La Villemarqué se réfugie dans un mutisme souvent interprété comme une marque de dédain. Il est certain qu’il vit fort mal cette remise en cause en une période familiale pour le moins difficile. Sa femme, Clémence Tarbé des Sablons (1827-1870), la fille d’un haut magistrat qu’il a épousée en 1846, est gravement malade et se voit contrainte depuis le début des années 1860 à passer une partie de l’année dans les Pyrénées. Son état de santé ne cesse de s’aggraver jusqu’à son décès, à Pau, en mars 1870. La Villemarqué ne reviendra sur le devant de la scène qu’à partir de 1876 où il reprend place au sein de l’Association Bretonne et de la Société Archéologique du Finistère dont il devient d’ailleurs le président. Peu à peu il se « réconcilie », du moins en façade, avec ses anciens adversaires : avec Le Men, dès 1873, puis avec Luzel qui, au début des années 1880, vient occuper un poste d’archiviste à Quimper. Les braises de la querelle du Barzaz-Breiz couvent encore sous les cendres et, jusqu’à sa mort, qui intervient dans son manoir de Quimperlé le 8 décembre 1895, La Villemarqué se montre soucieux de ne pas les raviver.

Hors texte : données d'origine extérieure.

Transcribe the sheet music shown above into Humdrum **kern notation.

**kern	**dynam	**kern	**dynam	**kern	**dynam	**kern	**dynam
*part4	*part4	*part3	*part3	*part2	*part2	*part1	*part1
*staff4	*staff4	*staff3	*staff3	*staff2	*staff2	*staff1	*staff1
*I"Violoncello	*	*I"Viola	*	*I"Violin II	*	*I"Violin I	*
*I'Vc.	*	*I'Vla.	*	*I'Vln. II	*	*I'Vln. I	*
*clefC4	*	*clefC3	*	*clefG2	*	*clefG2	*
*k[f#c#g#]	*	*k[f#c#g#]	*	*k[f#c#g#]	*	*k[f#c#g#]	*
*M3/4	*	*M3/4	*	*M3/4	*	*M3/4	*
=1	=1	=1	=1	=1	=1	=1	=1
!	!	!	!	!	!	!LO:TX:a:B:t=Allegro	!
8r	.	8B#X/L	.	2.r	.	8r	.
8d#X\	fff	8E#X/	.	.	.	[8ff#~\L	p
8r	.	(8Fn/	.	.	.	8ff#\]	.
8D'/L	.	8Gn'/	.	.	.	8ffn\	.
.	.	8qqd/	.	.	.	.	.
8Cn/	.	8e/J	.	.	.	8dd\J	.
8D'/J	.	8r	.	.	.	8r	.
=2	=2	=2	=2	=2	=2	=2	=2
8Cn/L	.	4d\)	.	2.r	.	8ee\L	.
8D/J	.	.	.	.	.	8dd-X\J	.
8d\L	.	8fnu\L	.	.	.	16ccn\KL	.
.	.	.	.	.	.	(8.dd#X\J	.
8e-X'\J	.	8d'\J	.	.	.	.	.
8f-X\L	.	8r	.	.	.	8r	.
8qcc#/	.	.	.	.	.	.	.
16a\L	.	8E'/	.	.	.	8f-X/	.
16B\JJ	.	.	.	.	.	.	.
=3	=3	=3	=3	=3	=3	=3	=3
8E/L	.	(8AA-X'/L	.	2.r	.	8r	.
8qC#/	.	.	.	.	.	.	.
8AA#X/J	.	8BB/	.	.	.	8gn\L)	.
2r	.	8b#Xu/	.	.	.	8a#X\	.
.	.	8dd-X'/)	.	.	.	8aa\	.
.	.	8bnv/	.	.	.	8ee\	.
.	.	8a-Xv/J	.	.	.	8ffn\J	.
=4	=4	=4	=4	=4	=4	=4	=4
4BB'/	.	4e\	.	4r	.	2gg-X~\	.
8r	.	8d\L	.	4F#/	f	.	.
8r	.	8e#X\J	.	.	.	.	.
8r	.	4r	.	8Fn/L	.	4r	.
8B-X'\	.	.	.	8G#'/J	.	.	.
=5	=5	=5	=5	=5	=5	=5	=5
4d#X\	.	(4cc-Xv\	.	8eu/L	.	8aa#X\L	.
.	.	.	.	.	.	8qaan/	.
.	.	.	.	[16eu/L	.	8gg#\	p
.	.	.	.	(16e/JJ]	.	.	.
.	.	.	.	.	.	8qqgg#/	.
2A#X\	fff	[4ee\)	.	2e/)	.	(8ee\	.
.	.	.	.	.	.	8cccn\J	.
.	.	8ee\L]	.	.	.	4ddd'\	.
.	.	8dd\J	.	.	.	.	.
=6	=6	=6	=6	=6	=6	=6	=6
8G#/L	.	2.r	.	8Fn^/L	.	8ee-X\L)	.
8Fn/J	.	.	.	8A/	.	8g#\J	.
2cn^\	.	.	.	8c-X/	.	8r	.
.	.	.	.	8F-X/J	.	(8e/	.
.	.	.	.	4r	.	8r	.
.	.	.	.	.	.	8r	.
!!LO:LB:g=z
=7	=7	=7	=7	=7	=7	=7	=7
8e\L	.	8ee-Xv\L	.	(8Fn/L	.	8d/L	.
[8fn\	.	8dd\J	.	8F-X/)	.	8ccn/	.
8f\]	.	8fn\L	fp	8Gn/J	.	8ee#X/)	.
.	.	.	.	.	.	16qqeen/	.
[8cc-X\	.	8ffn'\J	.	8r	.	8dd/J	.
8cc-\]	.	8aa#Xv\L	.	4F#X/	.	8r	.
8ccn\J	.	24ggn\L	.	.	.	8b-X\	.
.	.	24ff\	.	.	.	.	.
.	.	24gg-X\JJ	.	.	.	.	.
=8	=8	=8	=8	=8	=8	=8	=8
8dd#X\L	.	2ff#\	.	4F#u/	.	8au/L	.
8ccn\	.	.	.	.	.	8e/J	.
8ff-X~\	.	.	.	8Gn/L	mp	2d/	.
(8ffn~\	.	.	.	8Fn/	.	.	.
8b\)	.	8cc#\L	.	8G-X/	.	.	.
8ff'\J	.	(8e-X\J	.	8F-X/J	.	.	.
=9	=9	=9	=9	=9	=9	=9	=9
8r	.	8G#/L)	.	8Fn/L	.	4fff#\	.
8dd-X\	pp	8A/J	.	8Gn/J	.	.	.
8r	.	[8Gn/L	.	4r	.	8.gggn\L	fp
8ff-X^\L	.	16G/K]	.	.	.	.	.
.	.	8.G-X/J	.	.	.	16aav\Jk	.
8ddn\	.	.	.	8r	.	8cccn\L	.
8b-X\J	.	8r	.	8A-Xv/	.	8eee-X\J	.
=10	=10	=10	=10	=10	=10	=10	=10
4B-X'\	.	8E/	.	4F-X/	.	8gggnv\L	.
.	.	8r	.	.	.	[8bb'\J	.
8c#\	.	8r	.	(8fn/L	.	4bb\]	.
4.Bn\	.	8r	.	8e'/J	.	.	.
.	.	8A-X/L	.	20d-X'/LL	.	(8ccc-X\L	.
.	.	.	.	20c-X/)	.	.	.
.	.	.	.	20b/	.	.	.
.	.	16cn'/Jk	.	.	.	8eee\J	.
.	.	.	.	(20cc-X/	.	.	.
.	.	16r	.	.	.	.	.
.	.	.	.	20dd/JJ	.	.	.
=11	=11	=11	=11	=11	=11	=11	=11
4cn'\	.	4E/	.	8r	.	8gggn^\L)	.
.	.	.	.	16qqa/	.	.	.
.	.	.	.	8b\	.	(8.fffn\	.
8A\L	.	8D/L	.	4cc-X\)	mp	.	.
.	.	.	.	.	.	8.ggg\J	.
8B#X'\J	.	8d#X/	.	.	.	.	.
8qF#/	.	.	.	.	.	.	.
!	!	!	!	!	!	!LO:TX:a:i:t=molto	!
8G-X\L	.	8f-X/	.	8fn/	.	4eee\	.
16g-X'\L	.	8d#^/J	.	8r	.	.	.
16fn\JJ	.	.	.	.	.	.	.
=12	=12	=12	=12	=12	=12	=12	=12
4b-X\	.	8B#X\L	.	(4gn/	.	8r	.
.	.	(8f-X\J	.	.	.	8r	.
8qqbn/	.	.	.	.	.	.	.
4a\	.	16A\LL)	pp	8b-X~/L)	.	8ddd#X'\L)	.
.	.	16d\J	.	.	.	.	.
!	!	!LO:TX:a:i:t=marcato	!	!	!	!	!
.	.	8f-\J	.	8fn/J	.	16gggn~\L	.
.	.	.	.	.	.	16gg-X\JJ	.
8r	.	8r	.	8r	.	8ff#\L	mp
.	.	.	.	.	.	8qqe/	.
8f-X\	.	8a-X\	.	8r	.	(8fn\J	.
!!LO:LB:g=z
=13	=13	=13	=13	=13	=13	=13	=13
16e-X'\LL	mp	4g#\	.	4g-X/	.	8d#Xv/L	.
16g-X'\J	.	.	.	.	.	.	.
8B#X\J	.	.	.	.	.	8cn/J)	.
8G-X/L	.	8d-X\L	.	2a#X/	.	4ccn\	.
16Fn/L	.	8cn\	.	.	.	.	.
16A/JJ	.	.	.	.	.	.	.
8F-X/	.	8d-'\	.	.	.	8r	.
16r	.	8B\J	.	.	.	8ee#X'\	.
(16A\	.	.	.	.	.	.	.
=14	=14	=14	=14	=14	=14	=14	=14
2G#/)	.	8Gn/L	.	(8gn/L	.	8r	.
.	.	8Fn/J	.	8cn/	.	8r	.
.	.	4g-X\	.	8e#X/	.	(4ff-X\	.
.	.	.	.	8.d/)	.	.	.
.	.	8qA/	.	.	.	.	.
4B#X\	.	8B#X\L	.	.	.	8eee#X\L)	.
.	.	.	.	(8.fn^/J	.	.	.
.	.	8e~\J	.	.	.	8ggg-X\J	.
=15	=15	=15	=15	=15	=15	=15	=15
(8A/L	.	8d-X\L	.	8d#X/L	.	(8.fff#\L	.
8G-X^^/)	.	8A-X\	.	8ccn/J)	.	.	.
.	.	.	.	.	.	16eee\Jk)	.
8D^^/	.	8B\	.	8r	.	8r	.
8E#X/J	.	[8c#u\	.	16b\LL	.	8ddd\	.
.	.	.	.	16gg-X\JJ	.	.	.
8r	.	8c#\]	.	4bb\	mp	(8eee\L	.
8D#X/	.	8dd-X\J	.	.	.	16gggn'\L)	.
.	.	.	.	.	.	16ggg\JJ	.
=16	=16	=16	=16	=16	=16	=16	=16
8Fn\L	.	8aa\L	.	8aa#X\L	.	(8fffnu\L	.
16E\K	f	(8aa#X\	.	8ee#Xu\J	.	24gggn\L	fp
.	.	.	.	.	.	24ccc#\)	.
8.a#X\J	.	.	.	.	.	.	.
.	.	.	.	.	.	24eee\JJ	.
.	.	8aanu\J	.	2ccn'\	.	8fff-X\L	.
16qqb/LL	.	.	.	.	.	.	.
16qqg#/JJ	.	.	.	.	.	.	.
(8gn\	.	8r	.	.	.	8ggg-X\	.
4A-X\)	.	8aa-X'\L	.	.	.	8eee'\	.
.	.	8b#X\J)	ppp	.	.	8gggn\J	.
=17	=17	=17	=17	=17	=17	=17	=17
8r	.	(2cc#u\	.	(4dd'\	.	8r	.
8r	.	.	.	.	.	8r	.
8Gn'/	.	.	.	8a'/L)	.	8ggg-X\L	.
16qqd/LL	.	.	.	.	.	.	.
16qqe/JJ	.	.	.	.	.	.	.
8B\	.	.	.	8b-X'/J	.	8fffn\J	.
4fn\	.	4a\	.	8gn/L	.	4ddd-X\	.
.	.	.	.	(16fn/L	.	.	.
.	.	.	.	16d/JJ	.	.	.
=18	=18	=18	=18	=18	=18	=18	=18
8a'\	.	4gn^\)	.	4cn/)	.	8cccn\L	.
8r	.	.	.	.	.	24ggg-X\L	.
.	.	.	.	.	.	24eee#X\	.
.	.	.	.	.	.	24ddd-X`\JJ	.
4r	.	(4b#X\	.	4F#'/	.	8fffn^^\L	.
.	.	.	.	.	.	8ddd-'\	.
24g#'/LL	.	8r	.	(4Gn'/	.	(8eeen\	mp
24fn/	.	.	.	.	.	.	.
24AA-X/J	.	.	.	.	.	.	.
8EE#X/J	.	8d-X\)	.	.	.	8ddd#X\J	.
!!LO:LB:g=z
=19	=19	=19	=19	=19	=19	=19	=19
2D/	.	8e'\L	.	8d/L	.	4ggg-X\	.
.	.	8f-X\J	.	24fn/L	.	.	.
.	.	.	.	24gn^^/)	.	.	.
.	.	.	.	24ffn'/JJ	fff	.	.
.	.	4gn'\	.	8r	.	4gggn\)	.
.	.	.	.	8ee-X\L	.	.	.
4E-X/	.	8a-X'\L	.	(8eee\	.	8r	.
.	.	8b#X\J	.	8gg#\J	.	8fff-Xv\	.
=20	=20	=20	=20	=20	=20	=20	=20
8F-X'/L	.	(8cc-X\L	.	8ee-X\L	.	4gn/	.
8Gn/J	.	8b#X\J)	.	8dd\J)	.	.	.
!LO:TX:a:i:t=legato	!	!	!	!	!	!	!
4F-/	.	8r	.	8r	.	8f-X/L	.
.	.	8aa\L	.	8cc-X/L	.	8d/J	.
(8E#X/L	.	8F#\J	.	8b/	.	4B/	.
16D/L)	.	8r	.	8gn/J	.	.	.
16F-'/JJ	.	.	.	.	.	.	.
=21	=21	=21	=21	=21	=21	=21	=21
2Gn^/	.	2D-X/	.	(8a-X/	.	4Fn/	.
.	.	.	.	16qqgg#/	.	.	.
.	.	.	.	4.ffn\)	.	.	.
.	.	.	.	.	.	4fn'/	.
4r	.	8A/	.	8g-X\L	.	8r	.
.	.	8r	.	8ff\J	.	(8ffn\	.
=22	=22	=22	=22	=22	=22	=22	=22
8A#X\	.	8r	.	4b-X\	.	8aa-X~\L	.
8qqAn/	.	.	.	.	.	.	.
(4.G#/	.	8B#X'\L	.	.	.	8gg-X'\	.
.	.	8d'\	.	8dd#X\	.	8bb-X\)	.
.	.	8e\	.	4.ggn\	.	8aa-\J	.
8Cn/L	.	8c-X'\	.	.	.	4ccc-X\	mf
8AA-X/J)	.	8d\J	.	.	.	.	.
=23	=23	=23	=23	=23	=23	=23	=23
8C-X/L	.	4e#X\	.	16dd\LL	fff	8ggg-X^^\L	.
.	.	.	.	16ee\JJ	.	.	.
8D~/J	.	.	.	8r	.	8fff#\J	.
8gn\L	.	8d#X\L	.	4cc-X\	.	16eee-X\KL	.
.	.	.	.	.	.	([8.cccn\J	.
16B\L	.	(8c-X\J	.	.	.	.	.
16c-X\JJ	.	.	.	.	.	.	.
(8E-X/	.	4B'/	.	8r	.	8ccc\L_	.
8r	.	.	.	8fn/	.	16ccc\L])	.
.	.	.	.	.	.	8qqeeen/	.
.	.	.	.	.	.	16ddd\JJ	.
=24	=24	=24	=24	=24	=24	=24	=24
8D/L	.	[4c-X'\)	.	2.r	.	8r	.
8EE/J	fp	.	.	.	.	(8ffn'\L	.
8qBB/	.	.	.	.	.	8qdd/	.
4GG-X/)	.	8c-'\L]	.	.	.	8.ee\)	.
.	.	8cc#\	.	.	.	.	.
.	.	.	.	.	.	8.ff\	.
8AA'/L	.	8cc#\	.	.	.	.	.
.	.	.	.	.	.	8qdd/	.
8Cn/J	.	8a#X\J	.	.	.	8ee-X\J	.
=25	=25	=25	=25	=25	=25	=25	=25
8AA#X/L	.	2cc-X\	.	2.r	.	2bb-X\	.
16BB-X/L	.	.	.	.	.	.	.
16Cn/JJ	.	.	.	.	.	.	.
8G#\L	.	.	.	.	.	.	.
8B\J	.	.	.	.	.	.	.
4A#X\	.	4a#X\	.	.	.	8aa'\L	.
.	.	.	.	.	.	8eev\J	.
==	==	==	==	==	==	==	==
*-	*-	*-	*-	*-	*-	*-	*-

Chef-d’œuvre de la littérature bretonne et symbole d’un renouveau identitaire pour les uns, ou simple mystification et source du nationalisme breton pour les autres, partisans et adversaires de La Villemarqué continueront longtemps à s’affronter. En 1964, la découverte des carnets manuscrits et leur étude par l’ethnologue Donatien Laurent a permis de jeter une lueur nouvelle sur la question. Le débat s’est quelque peu dépassionné, permettant aujourd’hui, à l’image de la thèse récente de Nelly Blanchard, de réexaminer le contenu du Barzaz-Breiz dans le cadre littéraire – romantique notamment – qui fut celui de sa rédaction.